There he was, the egomaniacal "self-styled" journalist, an insult to every legitimate journalist, bragging, shamelessly boasting that his talk show does not deal with crass sensationalism and gutter stories, but only with worthwhile stories based upon solid journalism. The Geraldo Rivera Show is better than all of the other talk shows on television. This is one reason I do not own a gun. If I'd had one I might have pulled an Elvis and shot my television dead!
It was Geraldo Rivera who dragged the television talk show into the gutter. It was Geraldo Rivera, promoting hate, promoting hysteria, that encouraged his competitors to set aside good taste, common sense, reason and a sense of fairness until now most of them resort too often, for example, to ambush television - drawing people out on to the stage so that before a nationwide audience other people can humiliate them, and all with an audience that cheers and laughs uncontrollably, blasting the ego of the program's unsuspecting victims. But is it any surprise that Geraldo Rivera would speak ill of his competitors after practically forcing them into the gutter that he made his kingdom, smugly acting so very much better than them? No. To my knowledge he has never admitted to dishonest pseudo-journalism during the height of the Satanic Panic, a panic that he more than anyone else fanned the flames of, nor has he ever to my knowledge accepted any of the responsibility for the lives damaged by his avaricious desire for attention, his obsessive desire for the sensational at the expense of truth, honesty and fairness.
Oh, but Geraldo Rivera is a real journalist and his new talk show is so much better than all the rest, so much more responsible and down to earth.
Obviously Geraldo Rivera has [pardon my French] balls - BIG balls - but the size of one's testicles is no measure of manhood.

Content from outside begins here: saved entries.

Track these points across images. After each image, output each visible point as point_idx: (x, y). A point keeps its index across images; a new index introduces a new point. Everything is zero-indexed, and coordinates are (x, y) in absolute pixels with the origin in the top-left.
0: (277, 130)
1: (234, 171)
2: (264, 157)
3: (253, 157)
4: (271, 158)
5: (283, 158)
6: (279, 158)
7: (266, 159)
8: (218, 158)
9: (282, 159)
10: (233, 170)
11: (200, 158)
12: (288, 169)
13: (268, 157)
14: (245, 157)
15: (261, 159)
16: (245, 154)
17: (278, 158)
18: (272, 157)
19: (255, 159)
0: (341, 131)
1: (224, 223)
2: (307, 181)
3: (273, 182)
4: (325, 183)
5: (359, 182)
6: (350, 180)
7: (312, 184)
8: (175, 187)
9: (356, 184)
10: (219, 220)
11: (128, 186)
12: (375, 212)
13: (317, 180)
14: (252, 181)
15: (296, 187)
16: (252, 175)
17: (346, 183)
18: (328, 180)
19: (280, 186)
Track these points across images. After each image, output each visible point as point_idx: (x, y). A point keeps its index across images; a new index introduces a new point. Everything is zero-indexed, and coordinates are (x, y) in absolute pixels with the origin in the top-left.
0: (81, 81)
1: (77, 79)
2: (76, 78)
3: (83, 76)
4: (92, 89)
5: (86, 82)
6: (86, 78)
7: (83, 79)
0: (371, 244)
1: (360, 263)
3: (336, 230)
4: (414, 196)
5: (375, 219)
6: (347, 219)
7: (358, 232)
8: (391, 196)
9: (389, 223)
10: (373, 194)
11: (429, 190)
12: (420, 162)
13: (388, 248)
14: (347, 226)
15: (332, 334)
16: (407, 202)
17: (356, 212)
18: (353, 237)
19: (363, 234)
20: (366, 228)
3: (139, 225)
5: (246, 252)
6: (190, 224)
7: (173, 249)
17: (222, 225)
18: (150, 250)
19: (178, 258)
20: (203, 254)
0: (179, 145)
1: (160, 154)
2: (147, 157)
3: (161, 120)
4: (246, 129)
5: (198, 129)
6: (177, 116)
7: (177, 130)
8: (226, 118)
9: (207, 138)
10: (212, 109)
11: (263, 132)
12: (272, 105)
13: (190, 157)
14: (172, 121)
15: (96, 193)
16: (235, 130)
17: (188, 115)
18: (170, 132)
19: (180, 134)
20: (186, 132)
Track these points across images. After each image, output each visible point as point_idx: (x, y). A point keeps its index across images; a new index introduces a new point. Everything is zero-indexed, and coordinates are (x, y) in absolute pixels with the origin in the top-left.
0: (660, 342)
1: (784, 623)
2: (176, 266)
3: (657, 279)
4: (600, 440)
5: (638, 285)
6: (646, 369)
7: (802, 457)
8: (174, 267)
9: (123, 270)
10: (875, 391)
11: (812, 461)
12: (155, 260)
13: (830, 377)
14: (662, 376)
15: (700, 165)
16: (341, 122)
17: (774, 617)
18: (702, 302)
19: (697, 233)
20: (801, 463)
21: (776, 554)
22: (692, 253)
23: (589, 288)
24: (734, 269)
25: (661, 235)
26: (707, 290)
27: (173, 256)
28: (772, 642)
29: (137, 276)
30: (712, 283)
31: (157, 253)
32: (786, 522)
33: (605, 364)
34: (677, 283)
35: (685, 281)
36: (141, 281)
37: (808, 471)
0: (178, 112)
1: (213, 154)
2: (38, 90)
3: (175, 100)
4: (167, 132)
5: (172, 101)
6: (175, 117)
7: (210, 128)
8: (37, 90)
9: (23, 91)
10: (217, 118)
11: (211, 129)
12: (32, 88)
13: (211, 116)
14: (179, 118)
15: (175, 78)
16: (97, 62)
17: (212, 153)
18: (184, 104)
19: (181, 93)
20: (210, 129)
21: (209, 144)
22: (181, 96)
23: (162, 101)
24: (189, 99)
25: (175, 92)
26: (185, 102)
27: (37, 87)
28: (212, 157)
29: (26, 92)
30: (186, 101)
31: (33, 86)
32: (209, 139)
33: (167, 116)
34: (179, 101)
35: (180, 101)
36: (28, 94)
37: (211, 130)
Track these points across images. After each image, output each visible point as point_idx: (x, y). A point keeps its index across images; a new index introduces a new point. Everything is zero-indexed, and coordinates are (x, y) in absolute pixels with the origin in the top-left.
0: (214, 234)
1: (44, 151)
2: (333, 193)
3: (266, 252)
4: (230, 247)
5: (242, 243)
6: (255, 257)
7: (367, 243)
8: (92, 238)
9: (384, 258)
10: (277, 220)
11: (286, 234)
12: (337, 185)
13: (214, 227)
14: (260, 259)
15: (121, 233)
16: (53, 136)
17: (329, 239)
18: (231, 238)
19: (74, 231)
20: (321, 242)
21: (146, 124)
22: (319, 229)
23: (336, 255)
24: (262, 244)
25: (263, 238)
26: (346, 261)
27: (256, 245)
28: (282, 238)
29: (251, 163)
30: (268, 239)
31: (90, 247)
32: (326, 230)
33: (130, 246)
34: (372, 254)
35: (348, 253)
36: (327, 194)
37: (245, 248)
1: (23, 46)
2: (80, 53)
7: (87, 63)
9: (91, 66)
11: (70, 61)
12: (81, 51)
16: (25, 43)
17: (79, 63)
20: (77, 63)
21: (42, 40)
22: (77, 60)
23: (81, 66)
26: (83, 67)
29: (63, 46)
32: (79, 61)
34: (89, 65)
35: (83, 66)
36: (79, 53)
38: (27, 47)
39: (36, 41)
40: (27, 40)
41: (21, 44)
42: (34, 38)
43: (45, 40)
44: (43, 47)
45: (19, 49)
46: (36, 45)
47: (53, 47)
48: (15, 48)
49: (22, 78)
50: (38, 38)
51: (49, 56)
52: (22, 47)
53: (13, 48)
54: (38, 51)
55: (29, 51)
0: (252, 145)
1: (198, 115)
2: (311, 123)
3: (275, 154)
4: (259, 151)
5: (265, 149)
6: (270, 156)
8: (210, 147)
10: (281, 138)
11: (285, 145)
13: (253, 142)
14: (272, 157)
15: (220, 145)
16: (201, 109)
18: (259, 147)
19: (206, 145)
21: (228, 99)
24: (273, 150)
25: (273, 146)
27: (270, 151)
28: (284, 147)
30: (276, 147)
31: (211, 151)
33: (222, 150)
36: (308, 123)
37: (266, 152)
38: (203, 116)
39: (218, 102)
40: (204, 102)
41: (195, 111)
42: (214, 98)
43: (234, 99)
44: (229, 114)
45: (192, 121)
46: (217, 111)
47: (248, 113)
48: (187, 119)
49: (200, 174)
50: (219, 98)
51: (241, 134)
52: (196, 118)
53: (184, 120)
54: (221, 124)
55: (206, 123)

A man, a real man, is an individual with a sense of responsibility, a sincere sense of responsibility, and that, obviously, Geraldo Rivera is lacking.
The worth of television will increase tremendously when Geraldo Rivera is forever and completely banished from the airwaves, his face, nose broken or healed, never again staring out at us from the TV tube. Man, that would be really tubular.